Optimizations: None needed in v1. A briefing reads at most two weekly folders (previous + current), so the weekly-folder layout bounds the read regardless of total record volume.


Maintenance and Support

Monitoring and Logging: Reuses Arc's existing structured stdout audit log and Langfuse tracing. Each write and read records the trusted requester email and resolved team.

Support and Maintenance: ARC_RECORDS_ACL lives in config, reviewed on hire/move. When arc-records moves to the separate appcircle-io account, mcp-records switches to that account's scoped token (the credential boundary) and GITHUB_PAT loses access.

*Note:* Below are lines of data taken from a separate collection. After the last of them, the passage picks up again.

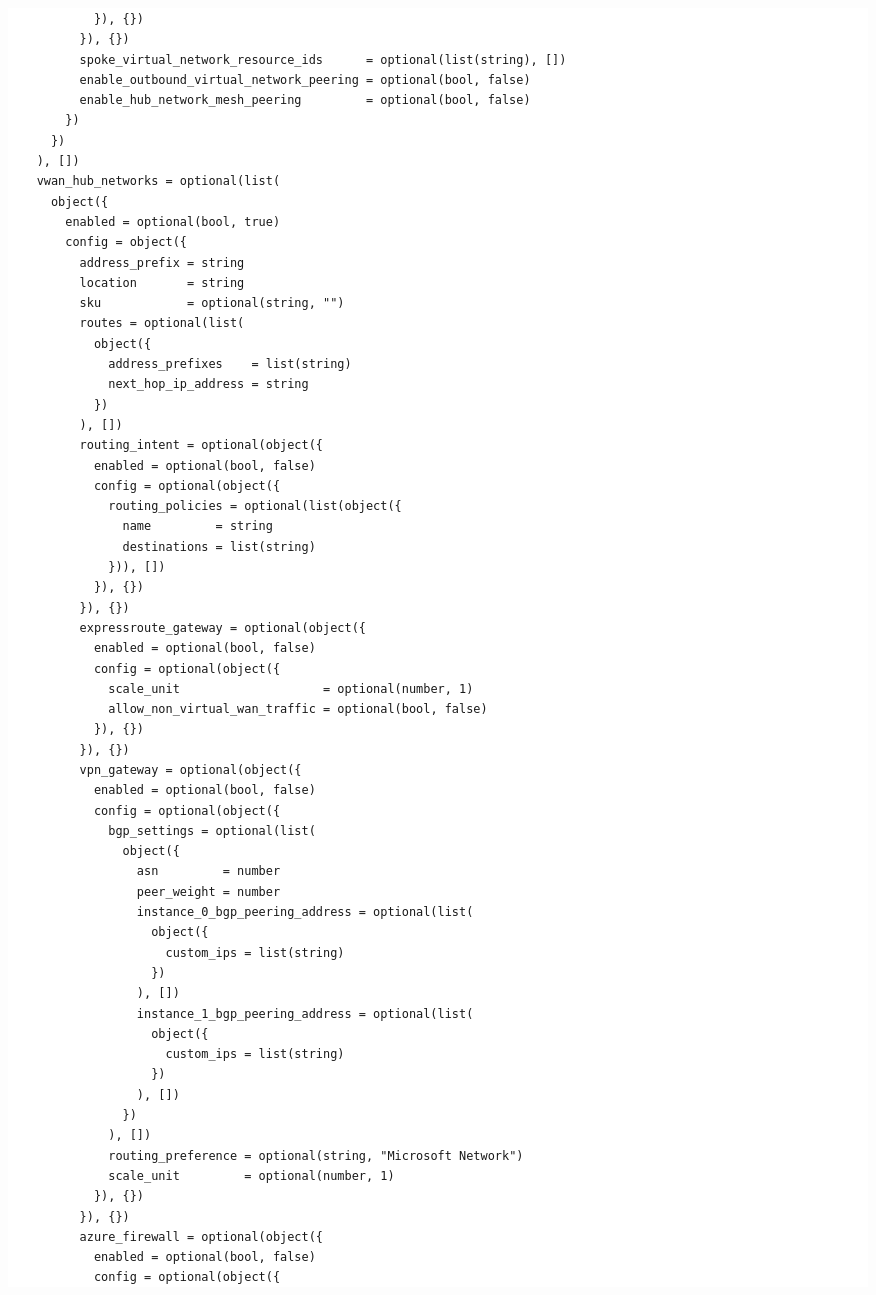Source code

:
 ```hcl
            }), {})
          }), {})
          spoke_virtual_network_resource_ids      = optional(list(string), [])
          enable_outbound_virtual_network_peering = optional(bool, false)
          enable_hub_network_mesh_peering         = optional(bool, false)
        })
      })
    ), [])
    vwan_hub_networks = optional(list(
      object({
        enabled = optional(bool, true)
        config = object({
          address_prefix = string
          location       = string
          sku            = optional(string, "")
          routes = optional(list(
            object({
              address_prefixes    = list(string)
              next_hop_ip_address = string
            })
          ), [])
          routing_intent = optional(object({
            enabled = optional(bool, false)
            config = optional(object({
              routing_policies = optional(list(object({
                name         = string
                destinations = list(string)
              })), [])
            }), {})
          }), {})
          expressroute_gateway = optional(object({
            enabled = optional(bool, false)
            config = optional(object({
              scale_unit                    = optional(number, 1)
              allow_non_virtual_wan_traffic = optional(bool, false)
            }), {})
          }), {})
          vpn_gateway = optional(object({
            enabled = optional(bool, false)
            config = optional(object({
              bgp_settings = optional(list(
                object({
                  asn         = number
                  peer_weight = number
                  instance_0_bgp_peering_address = optional(list(
                    object({
                      custom_ips = list(string)
                    })
                  ), [])
                  instance_1_bgp_peering_address = optional(list(
                    object({
                      custom_ips = list(string)
                    })
                  ), [])
                })
              ), [])
              routing_preference = optional(string, "Microsoft Network")
              scale_unit         = optional(number, 1)
            }), {})
          }), {})
          azure_firewall = optional(object({
            enabled = optional(bool, false)
            config = optional(object({
```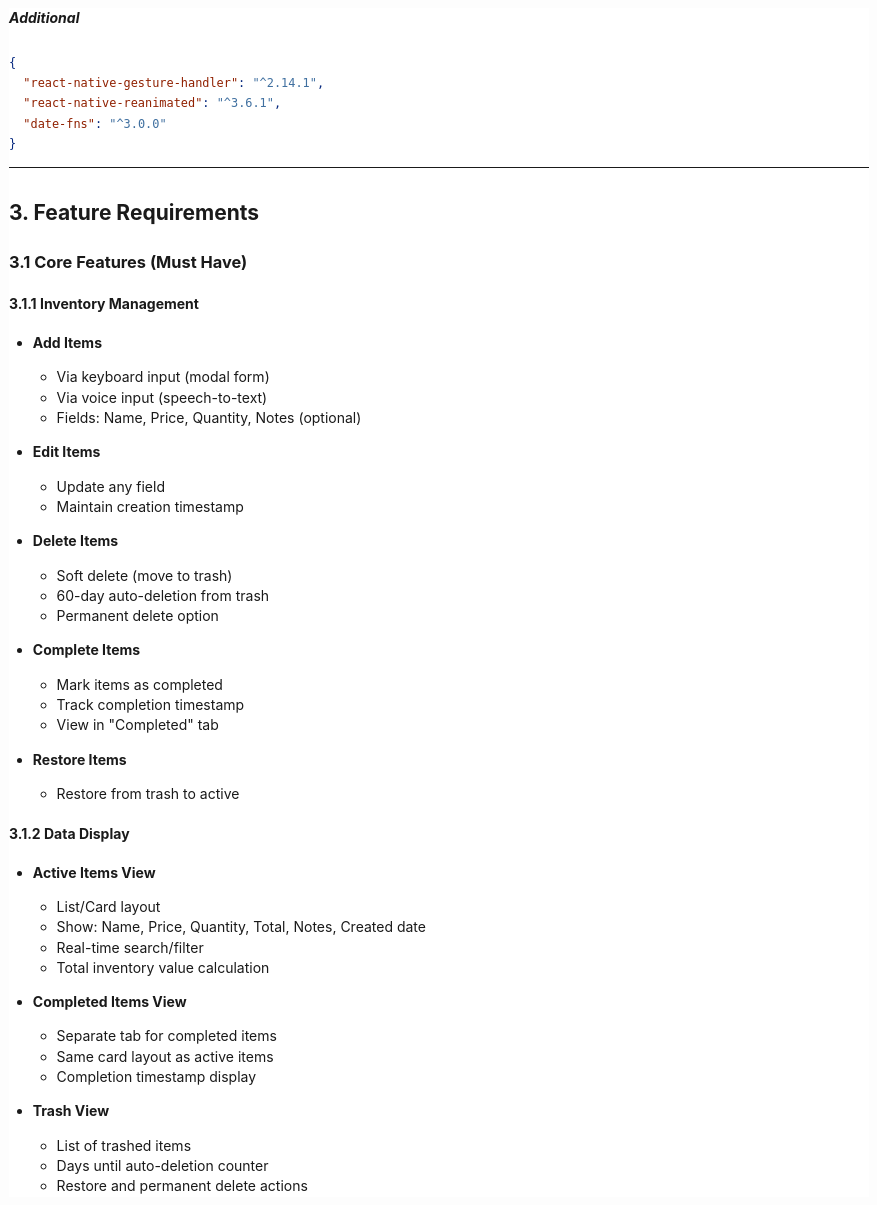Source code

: ##### Additional
```json
{
  "react-native-gesture-handler": "^2.14.1",
  "react-native-reanimated": "^3.6.1",
  "date-fns": "^3.0.0"
}
```

---

## 3. Feature Requirements

### 3.1 Core Features (Must Have)

#### 3.1.1 Inventory Management
- **Add Items**
  - Via keyboard input (modal form)
  - Via voice input (speech-to-text)
  - Fields: Name, Price, Quantity, Notes (optional)

- **Edit Items**
  - Update any field
  - Maintain creation timestamp

- **Delete Items**
  - Soft delete (move to trash)
  - 60-day auto-deletion from trash
  - Permanent delete option

- **Complete Items**
  - Mark items as completed
  - Track completion timestamp
  - View in "Completed" tab

- **Restore Items**
  - Restore from trash to active

#### 3.1.2 Data Display
- **Active Items View**
  - List/Card layout
  - Show: Name, Price, Quantity, Total, Notes, Created date
  - Real-time search/filter
  - Total inventory value calculation

- **Completed Items View**
  - Separate tab for completed items
  - Same card layout as active items
  - Completion timestamp display

- **Trash View**
  - List of trashed items
  - Days until auto-deletion counter
  - Restore and permanent delete actions
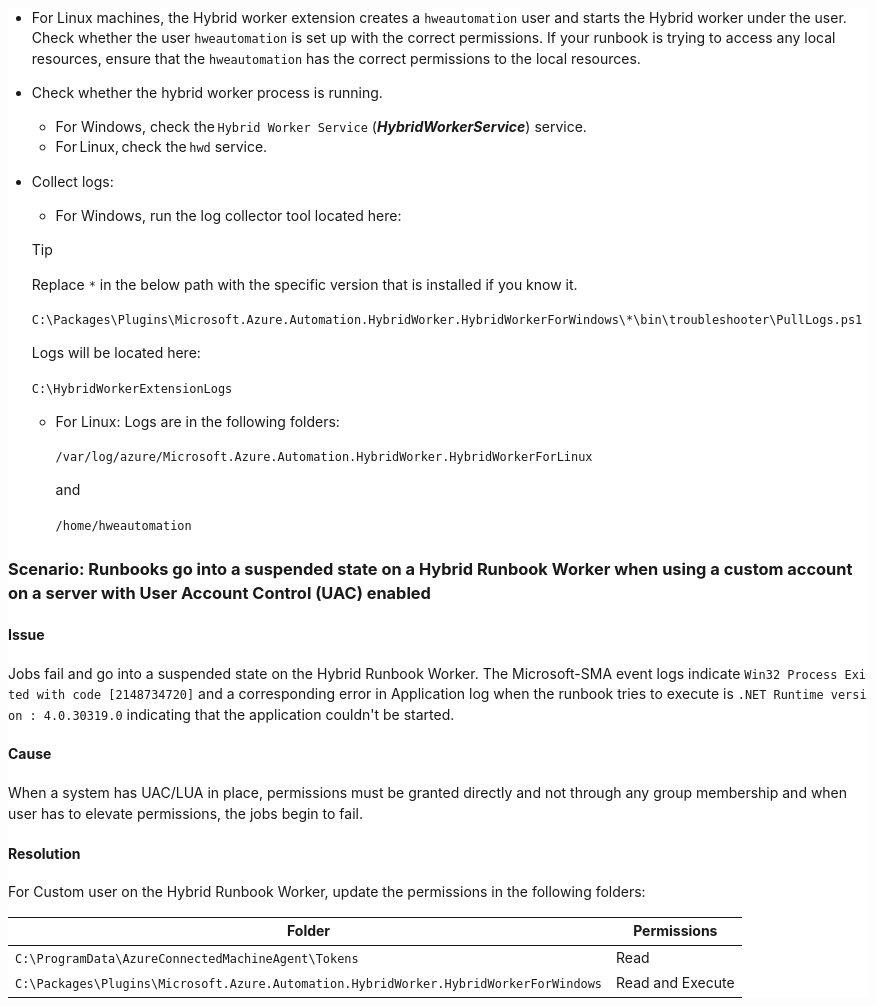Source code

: - For Linux machines, the Hybrid worker extension creates a `hweautomation` user and starts the Hybrid worker under the user. Check whether the user `hweautomation` is set up with the correct permissions. If your runbook is trying to access any local resources, ensure that the `hweautomation` has the correct permissions to the local resources.

- Check whether the hybrid worker process is running.
   - For Windows, check the `Hybrid Worker Service` (***HybridWorkerService***) service.
   - For Linux, check the `hwd` service.

- Collect logs:
  - For Windows, run the log collector tool located here:
   > [!TIP] 
   > Replace `*` in the below path with the specific version that is installed if you know it.
    ```
    C:\Packages\Plugins\Microsoft.Azure.Automation.HybridWorker.HybridWorkerForWindows\*\bin\troubleshooter\PullLogs.ps1
    ```
    Logs will be located here: 
    ```
    C:\HybridWorkerExtensionLogs
    ```
  - For Linux: Logs are in the following folders:
    ```
    /var/log/azure/Microsoft.Azure.Automation.HybridWorker.HybridWorkerForLinux
    ```
    and
    ```
    /home/hweautomation
    ```

### Scenario: Runbooks go into a suspended state on a Hybrid Runbook Worker when using a custom account on a server with User Account Control (UAC) enabled

#### Issue
Jobs fail and go into a suspended state on the Hybrid Runbook Worker. The Microsoft-SMA event logs indicate
`Win32 Process Exited with code [2148734720]` and a corresponding error in Application log when the runbook tries to execute is `.NET Runtime version : 4.0.30319.0` indicating that the application couldn't be started.

#### Cause
When a system has UAC/LUA in place, permissions must be granted directly and not through any group membership and when user has to elevate permissions, the jobs begin to fail.

#### Resolution
For Custom user on the Hybrid Runbook Worker, update the permissions in the following folders:

| Folder |Permissions |
|--- | --- |
| `C:\ProgramData\AzureConnectedMachineAgent\Tokens` | Read |
| `C:\Packages\Plugins\Microsoft.Azure.Automation.HybridWorker.HybridWorkerForWindows` | Read and Execute |
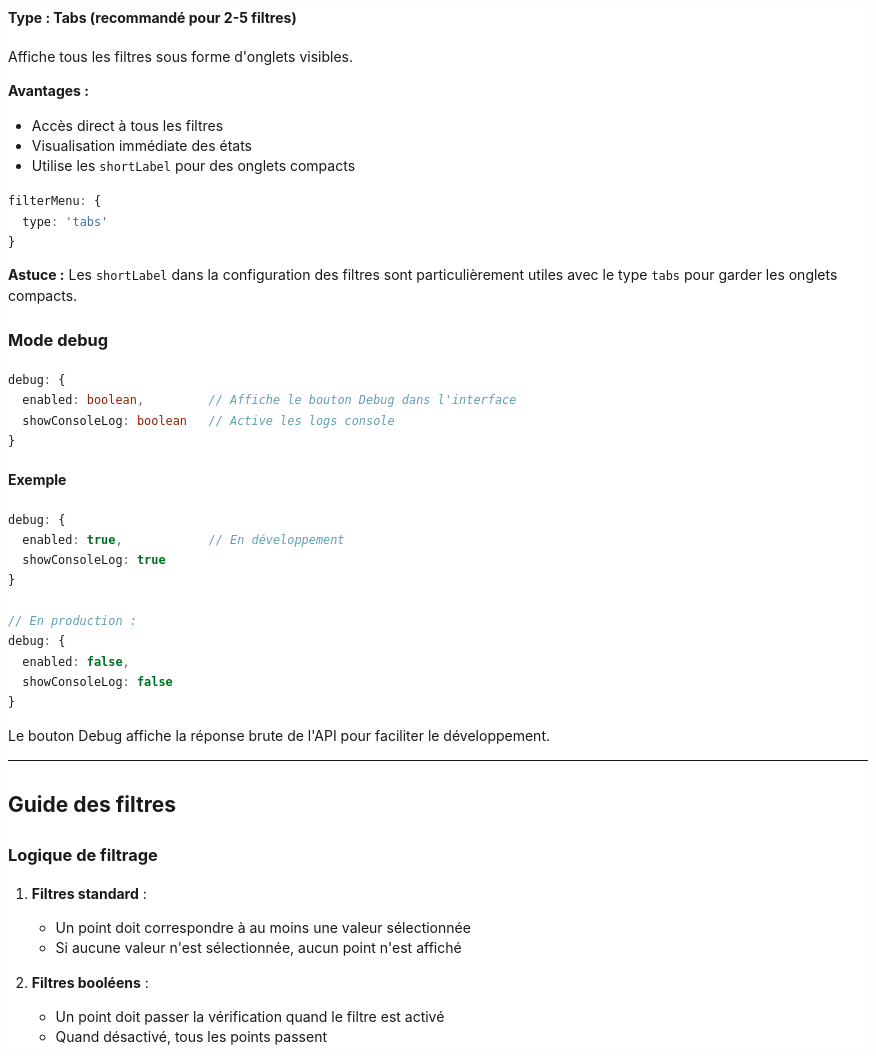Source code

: #### Type : Tabs (recommandé pour 2-5 filtres)
Affiche tous les filtres sous forme d'onglets visibles.

**Avantages :**
- Accès direct à tous les filtres
- Visualisation immédiate des états
- Utilise les `shortLabel` pour des onglets compacts

```typescript
filterMenu: {
  type: 'tabs'
}
```

**Astuce :** Les `shortLabel` dans la configuration des filtres sont particulièrement utiles avec le type `tabs` pour garder les onglets compacts.

### Mode debug

```typescript
debug: {
  enabled: boolean,         // Affiche le bouton Debug dans l'interface
  showConsoleLog: boolean   // Active les logs console
}
```

#### Exemple

```typescript
debug: {
  enabled: true,            // En développement
  showConsoleLog: true
}

// En production :
debug: {
  enabled: false,
  showConsoleLog: false
}
```

Le bouton Debug affiche la réponse brute de l'API pour faciliter le développement.

---

## Guide des filtres

### Logique de filtrage

1. **Filtres standard** :
   - Un point doit correspondre à au moins une valeur sélectionnée
   - Si aucune valeur n'est sélectionnée, aucun point n'est affiché

2. **Filtres booléens** :
   - Un point doit passer la vérification quand le filtre est activé
   - Quand désactivé, tous les points passent
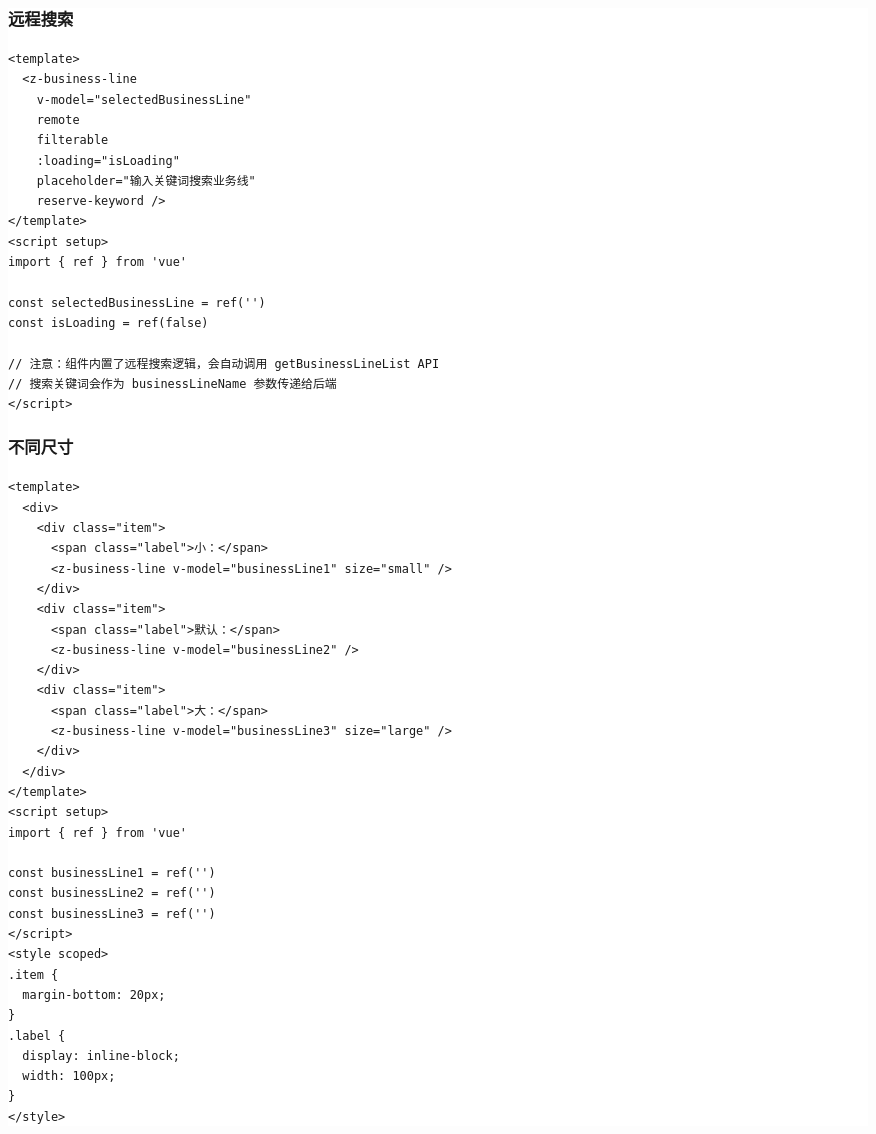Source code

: ### 远程搜索
```vue
<template>
  <z-business-line
    v-model="selectedBusinessLine"
    remote
    filterable
    :loading="isLoading"
    placeholder="输入关键词搜索业务线"
    reserve-keyword />
</template>
<script setup>
import { ref } from 'vue'

const selectedBusinessLine = ref('')
const isLoading = ref(false)

// 注意：组件内置了远程搜索逻辑，会自动调用 getBusinessLineList API
// 搜索关键词会作为 businessLineName 参数传递给后端
</script>

```

### 不同尺寸
```vue
<template>
  <div>
    <div class="item">
      <span class="label">小：</span>
      <z-business-line v-model="businessLine1" size="small" />
    </div>
    <div class="item">
      <span class="label">默认：</span>
      <z-business-line v-model="businessLine2" />
    </div>
    <div class="item">
      <span class="label">大：</span>
      <z-business-line v-model="businessLine3" size="large" />
    </div>
  </div>
</template>
<script setup>
import { ref } from 'vue'

const businessLine1 = ref('')
const businessLine2 = ref('')
const businessLine3 = ref('')
</script>
<style scoped>
.item {
  margin-bottom: 20px;
}
.label {
  display: inline-block;
  width: 100px;
}
</style>

```
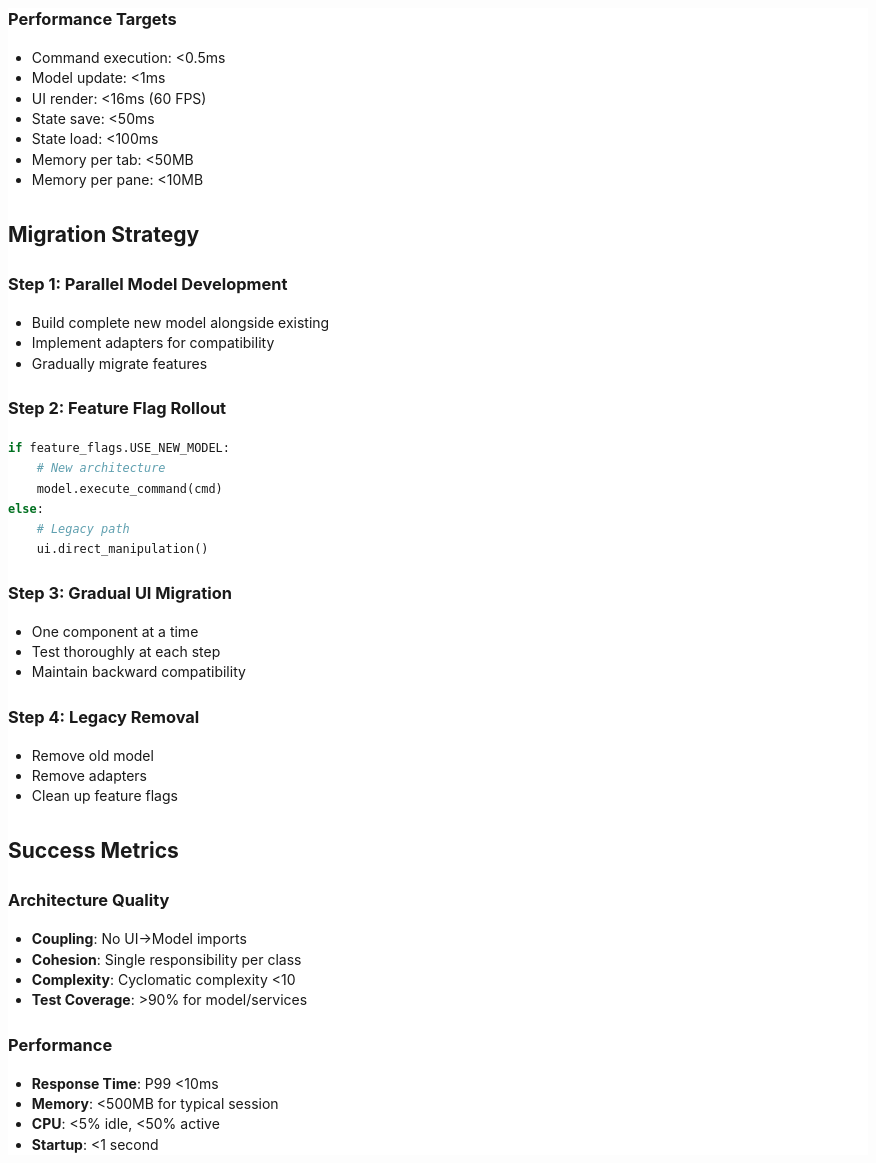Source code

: 
### Performance Targets
- Command execution: <0.5ms
- Model update: <1ms
- UI render: <16ms (60 FPS)
- State save: <50ms
- State load: <100ms
- Memory per tab: <50MB
- Memory per pane: <10MB

## Migration Strategy

### Step 1: Parallel Model Development
- Build complete new model alongside existing
- Implement adapters for compatibility
- Gradually migrate features

### Step 2: Feature Flag Rollout
```python
if feature_flags.USE_NEW_MODEL:
    # New architecture
    model.execute_command(cmd)
else:
    # Legacy path
    ui.direct_manipulation()
```

### Step 3: Gradual UI Migration
- One component at a time
- Test thoroughly at each step
- Maintain backward compatibility

### Step 4: Legacy Removal
- Remove old model
- Remove adapters
- Clean up feature flags

## Success Metrics

### Architecture Quality
- **Coupling**: No UI→Model imports
- **Cohesion**: Single responsibility per class
- **Complexity**: Cyclomatic complexity <10
- **Test Coverage**: >90% for model/services

### Performance
- **Response Time**: P99 <10ms
- **Memory**: <500MB for typical session
- **CPU**: <5% idle, <50% active
- **Startup**: <1 second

Risks and Mitigation Strategies

Risk Impact Mitigation
Notes repo reachable via a general-purpose path (generic github MCP, Arc's Bash git clone/gh, or a raw GitHub API call), bypassing mcp-records team scoping A chat user reads another team's summaries by asking Arc to clone the repo Target (durable): credential boundary - arc-records under the separate appcircle-io account, unreachable by Arc's main token. Interim (v1, repo under appcircleio): no hard boundary; accepted risk bounded by the Slack allowlist (Control 9). A deny-hook was rejected as trivially evadable security theater.
Customer PII in committed summaries Data exposure if repo access widens Private repo, store only reviewed MoM (never raw VTT), periodic access review; retention is indefinite in v1, revisited if data volume/sensitivity warrants
ARC_RECORDS_ACL drifts from reality (joiners/leavers) Wrong person authorized/denied Single source in config, reviewed on hire/move; revisit KolayIK as source of truth later
Reviewer commits a summary for the wrong/unattended meeting Incorrect record Review derives from mcp-teams (attendee-gated); reviewer recorded from trusted email
Cross-team attendees Ambiguous owning team Owning team is the reviewer's team at write time; one note has exactly one owning team

Appendix

Open Decisions

  1. Retention policy - decided: indefinite in v1. Records are kept indefinitely; a time-boxed policy is revisited later if data volume or sensitivity warrants it.
  2. Notes repo owner - v1 ships arc-records under appcircleio with direct Arc access (via GITHUB_PAT) and no hard store boundary (accepted risk). Planned follow-up: move it to the appcircle-io account (info@appcircle.io) for a true credential boundary (no hard date).
  3. Team source of truth - config now; promote to KolayIK units later? KolayIK list-people returns title but not the PL/BE/FE/QA/CSM/AI taxonomy, so config is the pragmatic v1.
  4. More teams - v1 populates only csm in ARC_RECORDS_ACL and the store. Other teams (ai, backend, platform, ...) are added as top-level folders + ACL entries when needed; each may define its own brief format.